Su vida en Viena se tornó insostenible. Judío y crítico del fascismo, Freud se encontraba en peligro. La persecución nazi hacia los judíos y la quema pública de sus libros, catalogados como “degenerados”, intensificaron la presión. El psicoanáliss fue declarado una “ciencia judía”. Los libros de Freud, quemados.
Como para que entendiera el mensaje, los nazis allanaron el edificio donde funcionaba la editorial psicoanalítica y donde vivía Freud y se llevaron a su hijo, que pasó el día detenido mientras lo interrogaban. Días después corrió la misma suerte su hija Anna, que fue a dar al cuartel general de la Gestapo en Viena. No quedaban muchas opciones.
Con ayuda de amigos influyentes y una red de psicoanalistas internacionales, Freud y su familia lograron emigrar a Londres en 1938, dejando atrás la ciudad que había sido su hogar y su centro de trabajo durante décadas. Dejó Viena el 4 de junio de 1938 dentro deun grupo de 18 adultos y seis niños del entorno familiar. Se llevó su perro chow-chow y su diván.

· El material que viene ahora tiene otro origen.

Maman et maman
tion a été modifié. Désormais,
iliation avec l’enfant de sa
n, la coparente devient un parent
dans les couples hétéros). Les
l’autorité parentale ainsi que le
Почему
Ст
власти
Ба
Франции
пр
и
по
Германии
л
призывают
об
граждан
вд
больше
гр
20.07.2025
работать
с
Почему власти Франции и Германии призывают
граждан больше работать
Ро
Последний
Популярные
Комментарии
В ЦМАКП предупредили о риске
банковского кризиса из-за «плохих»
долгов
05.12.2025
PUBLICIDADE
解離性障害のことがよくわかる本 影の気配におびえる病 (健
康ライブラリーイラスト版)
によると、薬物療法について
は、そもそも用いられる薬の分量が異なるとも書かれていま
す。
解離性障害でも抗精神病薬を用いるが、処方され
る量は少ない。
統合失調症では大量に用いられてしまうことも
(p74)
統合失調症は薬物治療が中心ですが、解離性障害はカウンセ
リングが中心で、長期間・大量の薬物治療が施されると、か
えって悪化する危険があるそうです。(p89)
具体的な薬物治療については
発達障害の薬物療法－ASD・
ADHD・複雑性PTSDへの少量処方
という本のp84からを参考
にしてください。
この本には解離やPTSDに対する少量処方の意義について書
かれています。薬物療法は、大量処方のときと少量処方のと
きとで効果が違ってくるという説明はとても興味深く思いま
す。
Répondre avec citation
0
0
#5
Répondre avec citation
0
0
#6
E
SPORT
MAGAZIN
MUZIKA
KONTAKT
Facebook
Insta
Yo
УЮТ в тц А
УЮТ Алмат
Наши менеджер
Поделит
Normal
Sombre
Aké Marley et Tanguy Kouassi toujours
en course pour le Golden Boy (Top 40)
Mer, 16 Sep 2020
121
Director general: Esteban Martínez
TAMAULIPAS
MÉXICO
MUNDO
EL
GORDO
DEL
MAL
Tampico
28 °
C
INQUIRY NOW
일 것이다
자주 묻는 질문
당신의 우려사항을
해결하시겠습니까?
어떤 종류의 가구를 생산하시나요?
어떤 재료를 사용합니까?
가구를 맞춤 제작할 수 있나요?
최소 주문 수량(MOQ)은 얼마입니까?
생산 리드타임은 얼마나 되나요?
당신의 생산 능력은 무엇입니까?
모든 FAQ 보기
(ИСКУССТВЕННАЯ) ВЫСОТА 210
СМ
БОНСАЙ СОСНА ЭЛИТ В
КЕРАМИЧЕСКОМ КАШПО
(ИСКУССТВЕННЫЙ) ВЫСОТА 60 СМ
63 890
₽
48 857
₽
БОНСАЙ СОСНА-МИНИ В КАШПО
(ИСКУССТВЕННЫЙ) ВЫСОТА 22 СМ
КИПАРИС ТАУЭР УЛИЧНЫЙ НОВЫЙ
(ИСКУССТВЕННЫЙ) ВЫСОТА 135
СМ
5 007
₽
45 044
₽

Cuatro hermanas suyas no escaparon, las cuatro murieron en campos de exterminio.
A pesar de su frágil salud y el avance del cáncer que lo consumía, Freud continuó trabajando en Londres. Allí vivió sus últimos meses en la relativa tranquilidad del exilio, rodeado de su familia y en contacto con discípulos y colegas. Sin embargo, el dolor que le causaba el cáncer de mandíbula se volvió insoportable. Para un hombre tan consciente del sufrimiento y de la vida interna de las personas, la idea de prolongar su propia agonía era inaceptable.
La decisión de una muerte asistida
Freud había luchado durante años contra el cáncer, soportando una serie de dolorosas operaciones que, si bien prolongaron su vida, no lograron erradicar la enfermedad. Según su biógrafo Ernest Jones, en septiembre de 1939 Freud decidió que no podía soportar más el dolor y solicitó a su médico de cabecera, el doctor Max Schur, que lo ayudara a poner fin a su vida. Schur, que era también un fiel amigo del psicoanalista, le administró una sobredosis de morfina, respetando así la voluntad de Freud de tener una muerte sin sufrimiento.
El acto, aunque controversial, fue coherente con la manera en que Freud siempre había concebido la vida y la muerte. Para Freud, la muerte no era un tabú, sino una realidad inherente a la experiencia humana. En muchos de sus escritos, abordó el tema del instinto de muerte (tánatos), sugiriendo que junto con el instinto de vida (eros), formaba parte de las fuerzas que gobernaban la psique humana.
Freud murió, pero sus teorías continúan vivas. Su capacidad para generar debate y su disposición a explorar los rincones más oscuros de la mente humana lo convirtieron en una figura revolucionaria. En un mundo que aún lidia con los misterios del inconsciente, el pensamiento de Freud sigue siendo una fuente de inspiración y, al mismo tiempo, un desafío. Tal como él mismo habría anticipado, el legado de Freud está destinado a seguir provocando reflexión, fascinación y polémica durante muchos años más.